IFHS – Effective sample size
January 20, 2008
An explanation of the concept of effective sample size is here. This post applies this concept to a particular study.
Extrapolating from a sample taken in a reference area containing a relatively small number of deaths in order to estimate the number of deaths in the area containing the bulk of the deaths in Iraq is problematic even if we assume that the extrapolation factor is known precisely.
The reference area is the “three provinces that contributed more than 4% each to the total number of deaths reported for the period from March 2003 through June 2006″. By the design of the sample, there are no more than 180 clusters in these provinces (each province was sample with 54 clusters, except for Nineveh which was sample with 72 clusters). Table 3 of the supplementary material of the paper shows that sample sizes in each governorate. Taking the largest 3 samples in the “High mortality governorates” section (Nineveh, Babylon and Basra) gives an upper bound on the total sample in the reference area of 14,891 people. Multiplying that bound with the mortality rate in the area (Table 2 of the supplementary material) – 0.83 death per 1000 person-years – gives an upper bound for the number of violent deaths in the sample in the reference area of 14,891 x 0.83 / 1000 x 3.33 = 41.19.
That is, over 70% of the deaths in the IFHS estimate – those in Baghdad, Anbar and the three reference governorates – are based on a sample containing about 40 deaths. The estimate of the number of deaths in those areas is generated simply by multiplying those 40 deaths by a factor and thus any uncertainty in the number 40 is directly translated into uncertainty in the estimator of the total number of deaths in the areas.
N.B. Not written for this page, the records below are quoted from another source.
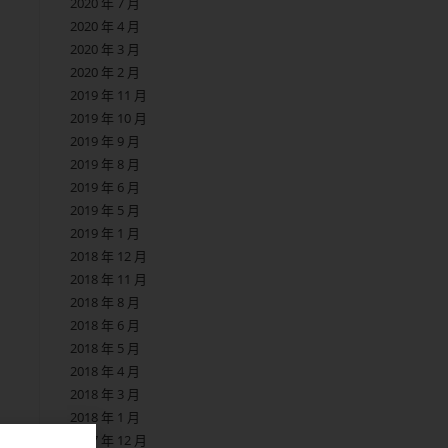
2020 年 7 月
2020 年 4 月
2020 年 3 月
2020 年 2 月
2019 年 11 月
2019 年 10 月
2019 年 9 月
2019 年 8 月
2019 年 6 月
2019 年 5 月
2019 年 1 月
2018 年 12 月
2018 年 11 月
2018 年 8 月
2018 年 6 月
2018 年 5 月
2018 年 4 月
2018 年 3 月
2018 年 1 月
2017 年 12 月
Reference to the large total number of clusters in the IFHS (almost 1000 clusters visited) is therefore misleading. The determining factor of the estimate is the data collected in a much smaller number of clusters – generating a small number of recorded deaths. The uncertainty in the estimate is correspondingly large.
An approximate calculation – which can be made without using detailed counts – shows that the confidence interval reported by the IFHS authors for the rate of violent death (95% CI, 0.81 to 1.50 deaths per 1000 person-years) is indeed as large as would be implied by the small effective size of the sample.
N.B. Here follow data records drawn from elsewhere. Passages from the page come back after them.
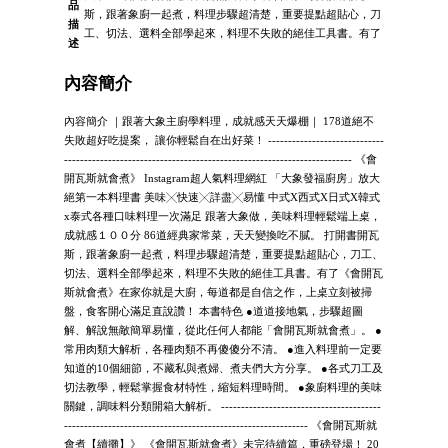
品
斯，跟著象廚一起煮，料理步驟超清楚，重要提點超貼心，刀
描
工、切法、選料全部學起來，料理不失敗的絕佳工具書。有了
述
內容簡介
內容簡介 ｜跟著大象主廚學料理，成就感天天爆棚｜ 178道絕不
失敗超好吃提案， 讓你輕鬆自在出好菜！ -----------------------------
------------------------------------------------------------------------ 《會
開瓦斯就會煮》 Instagram超人氣料理網紅 「大象發福廚房」放大
絕第一本料理書 美味╳快速╳詳盡╳易懂 中式X西式X日式X韓式
x泰式各種口味料理一次滿足 跟著大象做，美味料理輕鬆端上桌，
成就感１００分 86道經典家常菜，天天變換吃不膩。 打開書開瓦
斯，跟著象廚一起煮，料理步驟超清楚，重要提點超貼心，刀工、
切法、選料全部學起來，料理不失敗的絕佳工具書。有了《會開瓦
斯就會煮》在家你就是大廚，每道都是自信之作，上桌立刻被掃
盤，食客開心滿足直說讚！ 本書特色 ●道道接地氣，步驟超圖
解、解說無敵簡單易懂，從此任何人都能「會開瓦斯就會煮」。 ●
常用肉類大解析，各種肉類不再傻傻分不清。 ●進入料理前一定要
知道的10個細節，不藏私與煮婦、煮夫們大方分享。 ●各式刀工及
切法教學，輕鬆掌握食材特性，縮短料理時間。 ●象廚料理的美味
關鍵，調味料分類開箱大解析。 ----------------------------------------
------------------------------------------------------------- 《會開瓦斯就
會煮【續攤】》 《會開瓦斯就會煮》未完待續篇，重磅登場！ 20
Sampling theory allows to calculate a lower bound for the sampling variation in the death count in the reference governorates. The count – about 40 deaths – is the sum of many independent variables – i.e., the death counts from the 180 or so individual clusters. Obviously, in many of those clusters the death count was zero. In others it was one or more. The theory shows that the least variation in the sampling would occur if there were 40 clusters with one death each and zero deaths in all others.
In that case, the count would behave approximately like a Binomial variable with parameters n=180 and p=40/180=0.22. The standard deviation of such a variable is sqrt(180 x 0.22 x (1 – 0.22)) = 5.57, or about 14% of the estimate. The ratio of the upper point of a 95% CI (40 + 1.96 x 5.57) to the lower point (40 – 1.96 x 5.57) is about 1.75 – similar to the ratio of the values of endpoints of the CI reported by the authors (1.85).